In our sample, psychological well-being was lower in the obese group than in the normal-weight group; furthermore, BMI levels were associated with body image dissatisfaction and depression. A study of Australian students of a similar age found that obesity affects the self-perception of children, particularly girls, during early adolescence (36). Hesketh et al. (37) reported that children who were overweight or obese at 5-10 years of age had lower self-esteem when compared to non-overweight children. Moreover, a previous investigation indicated that children with adiposity were more likely to report higher body dissatisfaction (38). An investigation reported that overweight/obese children (aged 6-13 years) were significantly more likely to suffer from depression than normal-weight children (39). A study of Korean schoolchildren found that obese children with higher body dissatisfaction had lower self-esteem and more depressive symptoms than normal-weight children (17). In children, a differential effect of obesity on self-esteem has been observed in problems of externalization and social perception related to bullying behaviors (40).

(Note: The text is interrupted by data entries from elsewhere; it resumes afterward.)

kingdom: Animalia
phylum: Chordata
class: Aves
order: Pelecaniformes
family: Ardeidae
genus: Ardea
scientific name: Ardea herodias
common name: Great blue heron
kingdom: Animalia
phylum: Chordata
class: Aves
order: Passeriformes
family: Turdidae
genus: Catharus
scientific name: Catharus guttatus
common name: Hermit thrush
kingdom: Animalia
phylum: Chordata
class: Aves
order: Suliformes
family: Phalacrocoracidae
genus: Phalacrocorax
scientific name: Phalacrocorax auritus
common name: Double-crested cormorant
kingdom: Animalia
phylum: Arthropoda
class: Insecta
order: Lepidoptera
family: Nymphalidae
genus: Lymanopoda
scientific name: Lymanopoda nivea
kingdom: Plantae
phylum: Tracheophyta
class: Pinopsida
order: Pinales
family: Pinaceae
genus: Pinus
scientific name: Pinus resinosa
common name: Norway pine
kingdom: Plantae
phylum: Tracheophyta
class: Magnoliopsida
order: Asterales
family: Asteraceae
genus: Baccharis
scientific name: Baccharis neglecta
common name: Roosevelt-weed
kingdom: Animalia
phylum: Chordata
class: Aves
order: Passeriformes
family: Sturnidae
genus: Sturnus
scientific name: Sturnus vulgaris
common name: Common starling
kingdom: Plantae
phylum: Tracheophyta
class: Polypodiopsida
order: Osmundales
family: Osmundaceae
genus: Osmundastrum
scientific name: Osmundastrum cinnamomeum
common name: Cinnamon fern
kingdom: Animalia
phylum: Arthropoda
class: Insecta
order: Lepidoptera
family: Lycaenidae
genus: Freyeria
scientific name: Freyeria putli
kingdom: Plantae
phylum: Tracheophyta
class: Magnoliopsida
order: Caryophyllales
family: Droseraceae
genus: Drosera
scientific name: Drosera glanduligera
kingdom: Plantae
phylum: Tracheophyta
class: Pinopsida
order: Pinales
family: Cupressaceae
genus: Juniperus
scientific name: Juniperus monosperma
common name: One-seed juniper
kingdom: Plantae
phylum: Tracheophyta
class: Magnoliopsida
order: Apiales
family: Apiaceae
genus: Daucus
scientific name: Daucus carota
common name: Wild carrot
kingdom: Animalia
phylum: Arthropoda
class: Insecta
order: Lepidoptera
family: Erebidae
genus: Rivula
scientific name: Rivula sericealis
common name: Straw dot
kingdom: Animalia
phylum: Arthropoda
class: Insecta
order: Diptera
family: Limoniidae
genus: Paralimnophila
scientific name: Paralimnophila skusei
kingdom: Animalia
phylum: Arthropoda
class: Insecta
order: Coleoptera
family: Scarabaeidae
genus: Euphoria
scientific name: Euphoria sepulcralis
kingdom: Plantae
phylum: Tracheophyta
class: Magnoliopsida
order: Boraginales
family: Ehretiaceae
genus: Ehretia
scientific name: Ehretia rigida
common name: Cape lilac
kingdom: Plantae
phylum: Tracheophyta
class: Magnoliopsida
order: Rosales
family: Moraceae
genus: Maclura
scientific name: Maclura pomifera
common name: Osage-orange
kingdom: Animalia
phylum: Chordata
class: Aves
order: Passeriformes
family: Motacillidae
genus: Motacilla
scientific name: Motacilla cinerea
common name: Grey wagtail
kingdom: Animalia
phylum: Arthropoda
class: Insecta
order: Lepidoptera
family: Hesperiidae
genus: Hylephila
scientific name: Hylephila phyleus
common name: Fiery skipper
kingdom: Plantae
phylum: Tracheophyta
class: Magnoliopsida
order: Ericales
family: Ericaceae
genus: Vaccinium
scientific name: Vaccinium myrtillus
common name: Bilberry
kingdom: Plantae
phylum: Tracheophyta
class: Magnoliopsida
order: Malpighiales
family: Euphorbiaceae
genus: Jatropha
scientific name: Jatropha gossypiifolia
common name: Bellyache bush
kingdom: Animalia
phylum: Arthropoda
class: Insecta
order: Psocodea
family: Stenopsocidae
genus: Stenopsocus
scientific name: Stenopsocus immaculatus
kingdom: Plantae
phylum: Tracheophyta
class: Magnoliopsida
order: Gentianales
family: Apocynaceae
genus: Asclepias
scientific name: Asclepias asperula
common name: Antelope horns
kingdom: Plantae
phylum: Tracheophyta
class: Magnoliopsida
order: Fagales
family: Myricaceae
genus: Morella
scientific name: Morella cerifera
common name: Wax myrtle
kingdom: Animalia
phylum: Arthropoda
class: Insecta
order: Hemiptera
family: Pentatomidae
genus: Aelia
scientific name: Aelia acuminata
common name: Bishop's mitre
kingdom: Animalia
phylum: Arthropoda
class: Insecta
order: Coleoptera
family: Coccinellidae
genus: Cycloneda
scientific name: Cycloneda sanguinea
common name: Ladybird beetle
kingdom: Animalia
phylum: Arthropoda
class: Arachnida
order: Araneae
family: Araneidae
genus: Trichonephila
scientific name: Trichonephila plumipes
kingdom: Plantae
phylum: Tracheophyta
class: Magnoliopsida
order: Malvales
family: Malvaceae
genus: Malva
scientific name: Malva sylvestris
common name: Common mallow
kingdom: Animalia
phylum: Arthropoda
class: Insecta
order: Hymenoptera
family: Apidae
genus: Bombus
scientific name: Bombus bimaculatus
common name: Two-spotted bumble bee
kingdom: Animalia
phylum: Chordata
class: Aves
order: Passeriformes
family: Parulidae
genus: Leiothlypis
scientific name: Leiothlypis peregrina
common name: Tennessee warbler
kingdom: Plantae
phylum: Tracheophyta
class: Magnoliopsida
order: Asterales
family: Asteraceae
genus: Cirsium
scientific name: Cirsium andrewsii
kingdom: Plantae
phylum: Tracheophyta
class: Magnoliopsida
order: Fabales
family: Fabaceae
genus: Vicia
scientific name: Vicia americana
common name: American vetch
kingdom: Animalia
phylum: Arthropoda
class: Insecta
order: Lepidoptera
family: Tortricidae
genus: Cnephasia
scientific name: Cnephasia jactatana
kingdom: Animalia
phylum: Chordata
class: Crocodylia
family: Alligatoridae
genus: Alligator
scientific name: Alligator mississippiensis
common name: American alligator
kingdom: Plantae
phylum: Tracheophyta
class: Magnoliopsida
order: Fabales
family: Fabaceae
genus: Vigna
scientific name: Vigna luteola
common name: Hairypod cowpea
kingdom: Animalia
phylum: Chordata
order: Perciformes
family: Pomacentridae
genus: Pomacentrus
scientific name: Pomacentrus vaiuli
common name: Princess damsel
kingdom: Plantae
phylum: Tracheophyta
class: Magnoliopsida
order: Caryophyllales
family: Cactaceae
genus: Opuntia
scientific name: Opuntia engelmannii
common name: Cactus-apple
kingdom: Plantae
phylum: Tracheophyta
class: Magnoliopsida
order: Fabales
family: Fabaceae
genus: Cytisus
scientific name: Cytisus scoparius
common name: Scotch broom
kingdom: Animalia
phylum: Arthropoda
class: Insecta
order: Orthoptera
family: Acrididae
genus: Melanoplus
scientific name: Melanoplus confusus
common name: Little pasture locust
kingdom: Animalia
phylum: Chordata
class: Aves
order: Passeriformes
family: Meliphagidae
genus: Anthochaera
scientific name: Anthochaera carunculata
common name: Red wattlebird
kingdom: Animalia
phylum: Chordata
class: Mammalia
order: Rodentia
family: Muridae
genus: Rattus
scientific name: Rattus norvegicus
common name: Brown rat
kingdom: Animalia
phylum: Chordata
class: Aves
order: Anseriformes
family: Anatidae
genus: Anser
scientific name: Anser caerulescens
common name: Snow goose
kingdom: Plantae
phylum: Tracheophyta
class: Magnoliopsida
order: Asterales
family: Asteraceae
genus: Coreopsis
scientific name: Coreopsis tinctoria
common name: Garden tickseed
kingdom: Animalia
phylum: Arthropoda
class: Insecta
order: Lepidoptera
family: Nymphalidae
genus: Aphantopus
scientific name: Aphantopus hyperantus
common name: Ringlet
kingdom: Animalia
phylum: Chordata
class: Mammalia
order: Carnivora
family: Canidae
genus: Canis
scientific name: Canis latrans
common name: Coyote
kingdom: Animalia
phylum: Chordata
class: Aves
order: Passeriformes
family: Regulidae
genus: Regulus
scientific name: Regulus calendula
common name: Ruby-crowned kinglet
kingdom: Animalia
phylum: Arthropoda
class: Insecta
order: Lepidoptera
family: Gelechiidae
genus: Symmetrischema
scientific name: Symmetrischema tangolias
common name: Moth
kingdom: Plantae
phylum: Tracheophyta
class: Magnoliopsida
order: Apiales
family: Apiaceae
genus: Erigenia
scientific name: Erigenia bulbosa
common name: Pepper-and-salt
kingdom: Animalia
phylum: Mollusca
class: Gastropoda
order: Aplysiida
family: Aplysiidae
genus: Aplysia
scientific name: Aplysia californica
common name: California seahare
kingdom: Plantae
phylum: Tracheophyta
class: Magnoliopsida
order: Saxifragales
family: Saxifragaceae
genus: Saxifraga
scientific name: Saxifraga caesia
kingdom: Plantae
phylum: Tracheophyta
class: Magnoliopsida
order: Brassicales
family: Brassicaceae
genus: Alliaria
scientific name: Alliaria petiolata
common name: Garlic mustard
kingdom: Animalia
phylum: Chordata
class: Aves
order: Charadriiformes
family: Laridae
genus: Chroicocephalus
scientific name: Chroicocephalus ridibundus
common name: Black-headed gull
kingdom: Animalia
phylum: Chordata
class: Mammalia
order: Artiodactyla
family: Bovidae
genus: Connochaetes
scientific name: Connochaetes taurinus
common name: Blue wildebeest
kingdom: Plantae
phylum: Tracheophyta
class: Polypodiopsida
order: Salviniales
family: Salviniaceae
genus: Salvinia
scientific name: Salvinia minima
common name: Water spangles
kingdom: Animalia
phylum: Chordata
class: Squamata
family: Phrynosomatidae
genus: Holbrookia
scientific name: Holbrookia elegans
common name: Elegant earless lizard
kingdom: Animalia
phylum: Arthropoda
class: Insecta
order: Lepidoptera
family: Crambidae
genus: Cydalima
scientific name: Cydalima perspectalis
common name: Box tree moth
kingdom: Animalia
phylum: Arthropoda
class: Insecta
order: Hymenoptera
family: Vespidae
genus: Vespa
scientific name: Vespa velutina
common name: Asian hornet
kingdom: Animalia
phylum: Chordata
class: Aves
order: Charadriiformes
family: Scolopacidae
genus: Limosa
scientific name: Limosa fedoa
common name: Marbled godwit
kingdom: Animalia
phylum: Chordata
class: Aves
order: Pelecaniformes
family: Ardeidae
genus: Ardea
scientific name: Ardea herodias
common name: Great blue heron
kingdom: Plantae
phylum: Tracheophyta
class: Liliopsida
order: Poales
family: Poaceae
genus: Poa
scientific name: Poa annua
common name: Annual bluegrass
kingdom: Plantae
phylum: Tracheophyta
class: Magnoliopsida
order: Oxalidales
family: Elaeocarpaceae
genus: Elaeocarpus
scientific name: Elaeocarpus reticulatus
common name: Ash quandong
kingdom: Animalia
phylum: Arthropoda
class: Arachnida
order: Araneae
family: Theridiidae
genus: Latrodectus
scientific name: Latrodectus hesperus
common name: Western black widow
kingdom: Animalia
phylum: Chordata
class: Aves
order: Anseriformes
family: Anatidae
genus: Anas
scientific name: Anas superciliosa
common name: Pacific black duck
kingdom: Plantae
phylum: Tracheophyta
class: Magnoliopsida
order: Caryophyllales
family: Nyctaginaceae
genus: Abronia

In the present study, after-school PA was inversely associated with depression. In this sense, the evidence indicated that low PA levels are associated with poor psychological well-being (41,42). These associations are worrisome, as we found that PA levels were lower in obese students than in overweight and normal-weight schoolchildren. These associations imply that obese children are at greater risk of a depressive episode or symptoms of depression (43). The literature suggests that higher levels of PA can help reduce symptoms of depression in childhood (44,45), which is accompanied by changes in self-esteem (46). Likewise, the evidence suggests that daily TV watching in excess of 2 hours is associated with reduced psychosocial health (47).
LIMITATIONS
This study has some limitations. Although we used standardized PA questionnaires, we did not use accelerometer devices, which would have provided a more precise quantification of PA patterns and sedentary behaviour. The strengths of this study are that we examined several variables that affect the academic performance and mental health of children, contributing to a better understanding of the serious problem of excessive screen time, physical inactivity, and childhood obesity. The information available regarding the psychological well-being in obesity children is important, especially for professionals in the Nutrition and Physical Activity Sciences, given the current study provides some insights into this field.
CONCLUSION
In conclusion, schoolchildren with bad PA patterns such as higher screen time per day, lower after-school PA, and obesity status presented poor psychological well-being compared to their peers with good PA levels and normal weight status. Moreover, screen time duration, after-school PA, and BMI were associated with psychological well-being (i.e., in terms of depression, body image, and self-esteem). This suggests that prevention strategies for childhood sedentary behaviour need to begin early in order to minimize its psychological impact during adolescence and adulthood.